_Selected extract_.
****************************************
[llvm] VectorWiden pass to widen aleady vectorized instrctions (PR #67029)

Wed Oct 4 02:48:28 PDT 2023

================
@@ -0,0 +1,356 @@
+///==--- VectorWiden.cpp - Combining Vector Operations to wider types ----==//
+//
+// Part of the LLVM Project, under the Apache License v2.0 with LLVM Exceptions.
+// See https://llvm.org/LICENSE.txt for license information.
+// SPDX-License-Identifier: Apache-2.0 WITH LLVM-exception
+//
+//===----------------------------------------------------------------------===//
+//
+// This pass tries to widen vector operations to a wider type, it finds
+// independent from each other operations with a certain vector type as SLP does
+// with scalars by Bottom Up. It detects consecutive stores that can be put
+// together into a wider vector-stores. Next, it attempts to construct
+// vectorizable tree using the use-def chains.
+//
+//==------------------------------------------------------------------------==//
+
+#include "llvm/Transforms/Vectorize/VectorWiden.h"
+#include "llvm/ADT/DenseMap.h"
+#include "llvm/ADT/SetVector.h"
+#include "llvm/ADT/SmallSet.h"
+#include "llvm/ADT/SmallVector.h"
+#include "llvm/Analysis/DependenceAnalysis.h"
+#include "llvm/Analysis/LoopAccessAnalysis.h"
+#include "llvm/Analysis/PostDominators.h"
+#include "llvm/Analysis/TargetTransformInfo.h"
+#include "llvm/Analysis/ValueTracking.h"
+#include "llvm/Analysis/VectorUtils.h"
+#include "llvm/CodeGen/ValueTypes.h"
+#include "llvm/IR/ConstantRange.h"
+#include "llvm/IR/Dominators.h"
+#include "llvm/IR/Function.h"
+#include "llvm/IR/IRBuilder.h"
****************************************
_Tasks to perform_.
a - Answer these about the VectorWiden patch:
(i) What is the pull request number?
(ii) Under what license is the LLVM Project distributed?
(iii) What kind of stores does the pass detect that can be combined into wider vector stores?
b - Extend the VectorWiden.cpp source file from its last line.
The listing that comes next isn't needed for anything here.

_Material provided_.
****************************************
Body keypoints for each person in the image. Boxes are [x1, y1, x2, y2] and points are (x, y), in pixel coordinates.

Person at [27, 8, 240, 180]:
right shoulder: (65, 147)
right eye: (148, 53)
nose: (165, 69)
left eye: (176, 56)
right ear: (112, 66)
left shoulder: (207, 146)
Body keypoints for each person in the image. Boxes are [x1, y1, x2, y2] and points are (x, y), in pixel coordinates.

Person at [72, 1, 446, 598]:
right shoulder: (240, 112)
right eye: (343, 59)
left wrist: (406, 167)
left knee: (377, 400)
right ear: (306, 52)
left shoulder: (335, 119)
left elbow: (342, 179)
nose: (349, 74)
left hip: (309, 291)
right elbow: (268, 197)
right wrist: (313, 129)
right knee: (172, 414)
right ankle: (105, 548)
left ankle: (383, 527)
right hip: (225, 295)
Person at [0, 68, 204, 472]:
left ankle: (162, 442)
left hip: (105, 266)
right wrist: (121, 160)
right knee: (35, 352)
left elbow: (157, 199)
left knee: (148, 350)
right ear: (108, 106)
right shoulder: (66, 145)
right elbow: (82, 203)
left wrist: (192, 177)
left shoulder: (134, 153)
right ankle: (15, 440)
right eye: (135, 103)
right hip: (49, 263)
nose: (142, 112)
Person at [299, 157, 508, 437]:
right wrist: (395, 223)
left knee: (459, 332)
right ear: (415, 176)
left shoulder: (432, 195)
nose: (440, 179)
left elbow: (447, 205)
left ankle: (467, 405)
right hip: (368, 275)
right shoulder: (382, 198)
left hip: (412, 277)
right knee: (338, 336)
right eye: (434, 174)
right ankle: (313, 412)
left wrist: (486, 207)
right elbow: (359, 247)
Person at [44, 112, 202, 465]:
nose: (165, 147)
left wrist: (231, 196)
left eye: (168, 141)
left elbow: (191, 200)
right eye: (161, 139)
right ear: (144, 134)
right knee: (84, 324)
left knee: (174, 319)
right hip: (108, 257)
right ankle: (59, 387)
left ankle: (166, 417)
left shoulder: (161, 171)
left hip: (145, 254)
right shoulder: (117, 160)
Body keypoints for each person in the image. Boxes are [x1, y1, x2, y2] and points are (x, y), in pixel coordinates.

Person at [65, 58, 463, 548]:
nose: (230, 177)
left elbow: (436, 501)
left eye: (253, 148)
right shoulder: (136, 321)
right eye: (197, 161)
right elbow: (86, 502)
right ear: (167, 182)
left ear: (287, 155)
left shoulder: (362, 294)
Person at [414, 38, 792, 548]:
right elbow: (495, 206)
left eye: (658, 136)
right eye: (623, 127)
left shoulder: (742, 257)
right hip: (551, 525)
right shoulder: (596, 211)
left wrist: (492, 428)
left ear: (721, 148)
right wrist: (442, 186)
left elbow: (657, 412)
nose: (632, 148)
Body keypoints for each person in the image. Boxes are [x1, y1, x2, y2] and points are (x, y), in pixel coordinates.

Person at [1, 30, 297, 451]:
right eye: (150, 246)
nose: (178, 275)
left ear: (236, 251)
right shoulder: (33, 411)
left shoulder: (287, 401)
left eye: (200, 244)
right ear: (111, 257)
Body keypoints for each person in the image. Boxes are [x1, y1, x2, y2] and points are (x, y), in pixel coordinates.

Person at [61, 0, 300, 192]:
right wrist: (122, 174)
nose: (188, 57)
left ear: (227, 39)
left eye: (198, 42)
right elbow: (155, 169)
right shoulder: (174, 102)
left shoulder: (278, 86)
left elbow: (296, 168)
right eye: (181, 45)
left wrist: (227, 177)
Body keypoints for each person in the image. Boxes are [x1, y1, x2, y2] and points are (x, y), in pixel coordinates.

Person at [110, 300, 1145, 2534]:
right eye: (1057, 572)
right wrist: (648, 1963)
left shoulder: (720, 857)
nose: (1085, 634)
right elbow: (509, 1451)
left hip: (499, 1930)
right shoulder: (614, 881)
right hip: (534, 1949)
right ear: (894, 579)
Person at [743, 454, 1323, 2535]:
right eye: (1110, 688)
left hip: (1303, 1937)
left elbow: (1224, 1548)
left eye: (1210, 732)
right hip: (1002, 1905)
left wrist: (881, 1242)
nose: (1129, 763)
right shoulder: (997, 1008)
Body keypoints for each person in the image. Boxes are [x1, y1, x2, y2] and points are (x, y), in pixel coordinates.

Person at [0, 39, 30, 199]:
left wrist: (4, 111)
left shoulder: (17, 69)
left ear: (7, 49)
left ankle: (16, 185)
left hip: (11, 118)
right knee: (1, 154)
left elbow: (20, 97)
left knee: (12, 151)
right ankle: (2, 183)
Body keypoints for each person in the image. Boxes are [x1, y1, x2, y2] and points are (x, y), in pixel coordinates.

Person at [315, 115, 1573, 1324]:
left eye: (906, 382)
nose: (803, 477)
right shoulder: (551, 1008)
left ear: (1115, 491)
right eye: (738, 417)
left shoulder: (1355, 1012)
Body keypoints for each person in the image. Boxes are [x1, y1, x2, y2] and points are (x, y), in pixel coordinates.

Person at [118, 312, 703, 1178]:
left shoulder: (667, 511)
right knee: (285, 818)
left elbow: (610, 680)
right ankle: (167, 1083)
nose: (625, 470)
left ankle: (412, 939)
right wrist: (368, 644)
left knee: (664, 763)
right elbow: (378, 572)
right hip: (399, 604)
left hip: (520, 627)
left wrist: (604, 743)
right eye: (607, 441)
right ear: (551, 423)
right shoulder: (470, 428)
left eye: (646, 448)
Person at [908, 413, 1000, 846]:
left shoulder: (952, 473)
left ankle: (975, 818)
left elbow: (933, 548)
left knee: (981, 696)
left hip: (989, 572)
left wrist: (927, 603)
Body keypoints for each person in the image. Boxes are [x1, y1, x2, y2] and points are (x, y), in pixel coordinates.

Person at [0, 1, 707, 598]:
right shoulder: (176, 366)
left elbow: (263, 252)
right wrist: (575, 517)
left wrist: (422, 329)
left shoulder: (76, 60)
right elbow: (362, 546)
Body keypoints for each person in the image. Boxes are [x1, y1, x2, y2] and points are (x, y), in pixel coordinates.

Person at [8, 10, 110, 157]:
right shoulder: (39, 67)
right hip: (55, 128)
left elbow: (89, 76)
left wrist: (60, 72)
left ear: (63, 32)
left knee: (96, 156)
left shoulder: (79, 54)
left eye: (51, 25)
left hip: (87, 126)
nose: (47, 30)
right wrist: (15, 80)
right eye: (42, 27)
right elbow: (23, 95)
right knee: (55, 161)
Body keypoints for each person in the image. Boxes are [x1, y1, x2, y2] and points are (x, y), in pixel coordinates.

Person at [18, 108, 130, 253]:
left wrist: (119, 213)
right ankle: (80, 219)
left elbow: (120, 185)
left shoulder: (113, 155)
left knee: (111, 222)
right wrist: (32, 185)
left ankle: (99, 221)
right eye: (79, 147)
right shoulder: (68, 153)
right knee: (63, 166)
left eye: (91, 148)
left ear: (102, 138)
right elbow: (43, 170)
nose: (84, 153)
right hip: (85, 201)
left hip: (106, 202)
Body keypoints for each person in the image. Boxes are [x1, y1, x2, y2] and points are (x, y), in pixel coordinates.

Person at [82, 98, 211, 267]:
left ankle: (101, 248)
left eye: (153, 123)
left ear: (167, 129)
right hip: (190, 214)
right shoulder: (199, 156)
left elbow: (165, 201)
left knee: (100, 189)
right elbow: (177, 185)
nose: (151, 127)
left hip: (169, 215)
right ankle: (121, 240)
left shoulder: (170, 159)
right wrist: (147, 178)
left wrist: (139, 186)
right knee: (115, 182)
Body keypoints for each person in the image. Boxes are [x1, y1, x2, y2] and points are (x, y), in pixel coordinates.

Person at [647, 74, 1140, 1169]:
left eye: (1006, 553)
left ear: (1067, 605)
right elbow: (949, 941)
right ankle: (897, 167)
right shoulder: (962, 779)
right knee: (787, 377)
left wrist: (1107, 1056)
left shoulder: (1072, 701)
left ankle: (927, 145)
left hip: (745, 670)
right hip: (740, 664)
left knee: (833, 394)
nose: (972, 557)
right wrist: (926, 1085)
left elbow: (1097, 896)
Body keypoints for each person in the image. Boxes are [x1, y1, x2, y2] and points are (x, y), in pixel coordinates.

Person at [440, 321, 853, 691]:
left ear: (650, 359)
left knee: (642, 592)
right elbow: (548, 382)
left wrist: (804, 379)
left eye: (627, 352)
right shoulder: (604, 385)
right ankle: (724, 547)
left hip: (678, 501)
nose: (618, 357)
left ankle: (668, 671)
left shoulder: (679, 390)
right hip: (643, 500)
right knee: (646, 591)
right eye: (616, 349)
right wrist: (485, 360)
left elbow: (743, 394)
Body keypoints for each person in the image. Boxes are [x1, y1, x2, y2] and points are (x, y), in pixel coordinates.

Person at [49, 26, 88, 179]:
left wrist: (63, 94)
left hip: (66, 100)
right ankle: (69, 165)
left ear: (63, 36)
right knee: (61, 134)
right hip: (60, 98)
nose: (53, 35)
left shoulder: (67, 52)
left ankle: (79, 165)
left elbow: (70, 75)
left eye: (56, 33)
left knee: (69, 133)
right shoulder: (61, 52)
****************************************
_Results by task_.
a -
(i) #67029
(ii) The Apache License v2.0 with LLVM Exceptions
(iii) Consecutive stores

b -
+#include "llvm/IR/InstrTypes.h"
+#include "llvm/IR/Instruction.h"
+#include "llvm/IR/Instructions.h"
+#include "llvm/IR/Intrinsics.h"
+#include "llvm/IR/PatternMatch.h"
+#include "llvm/IR/Type.h"
+#include "llvm/Support/CommandLine.h"
+#include "llvm/Transforms/Utils/CodeMoverUtils.h"
+#include "llvm/Transforms/Utils/Local.h"
+
+using namespace llvm;
+
+#define DEBUG_TYPE "vector-widen"
+
+// Due to independant operations to widening that we consider with possibility
+// to merge those operations into one and also to widening store if we find
+// later store instructions. We have to consider the distance between those
+// independent operations or we might introduce bad register pressure, etc.
+
+static cl::opt<unsigned>
+    MaxInstDistance("vw-max-instr-distance", cl::init(30), cl::Hidden,
+                    cl::desc("Maximum distance between instructions to"
+                             "consider to widen"));
+
+namespace {
+class VectorWiden {
+public:
+  using InstrList = SmallVector<Instruction *, 2>;
+  using ValueList = SmallVector<Value *, 2>;
+  VectorWiden(Function &F, const TargetTransformInfo &TTI, DominatorTree &DT,
+              DependenceInfo &DI, const PostDominatorTree &PDT)
+      : F(F), Builder(F.getContext()), TTI(TTI), DT(DT), DI(DI), PDT(PDT) {}
+
+  bool run();
+
+private:
+  Function &F;
+  IRBuilder<> Builder;
+  const TargetTransformInfo &TTI;
+  DominatorTree &DT;
+  DependenceInfo &DI;
+  const PostDominatorTree &PDT;
+  TargetLibraryInfo *TLI;
+
+  DenseSet<Instruction *> DeletedInstructions;
+
+  /// Checks if the instruction is marked for deletion.
+  bool isDeleted(Instruction *I) const { return DeletedInstructions.count(I); }
+
+  /// Removes an instruction from its block and eventually deletes it.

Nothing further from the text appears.